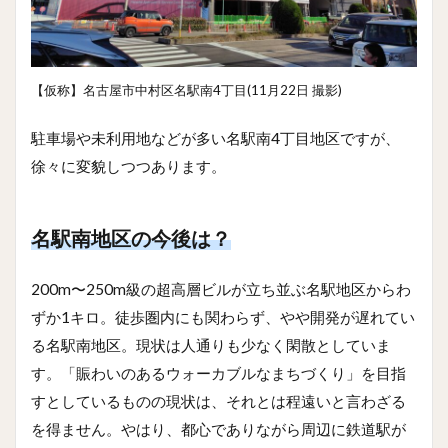
【仮称】名古屋市中村区名駅南4丁目(11月22日 撮影)
駐車場や未利用地などが多い名駅南4丁目地区ですが、
徐々に変貌しつつあります。
名駅南地区の今後は？
200m〜250m級の超高層ビルが立ち並ぶ名駅地区からわ
ずか1キロ。徒歩圏内にも関わらず、やや開発が遅れてい
る名駅南地区。現状は人通りも少なく閑散としていま
す。「賑わいのあるウォーカブルなまちづくり」を目指
すとしているものの現状は、それとは程遠いと言わざる
を得ません。やはり、都心でありながら周辺に鉄道駅が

====

**EXERCISE OBJECTIVE:** Turn the lines of text in the material above into a numbered list, skipping blank lines and leaving out the pictures.

**ANSWER BOX:**
1. 【仮称】名古屋市中村区名駅南4丁目(11月22日 撮影)
2. 駐車場や未利用地などが多い名駅南4丁目地区ですが、
3. 徐々に変貌しつつあります。
4. 名駅南地区の今後は？
5. 200m〜250m級の超高層ビルが立ち並ぶ名駅地区からわ
6. ずか1キロ。徒歩圏内にも関わらず、やや開発が遅れてい
7. る名駅南地区。現状は人通りも少なく閑散としていま
8. す。「賑わいのあるウォーカブルなまちづくり」を目指
9. すとしているものの現状は、それとは程遠いと言わざる
10. を得ません。やはり、都心でありながら周辺に鉄道駅が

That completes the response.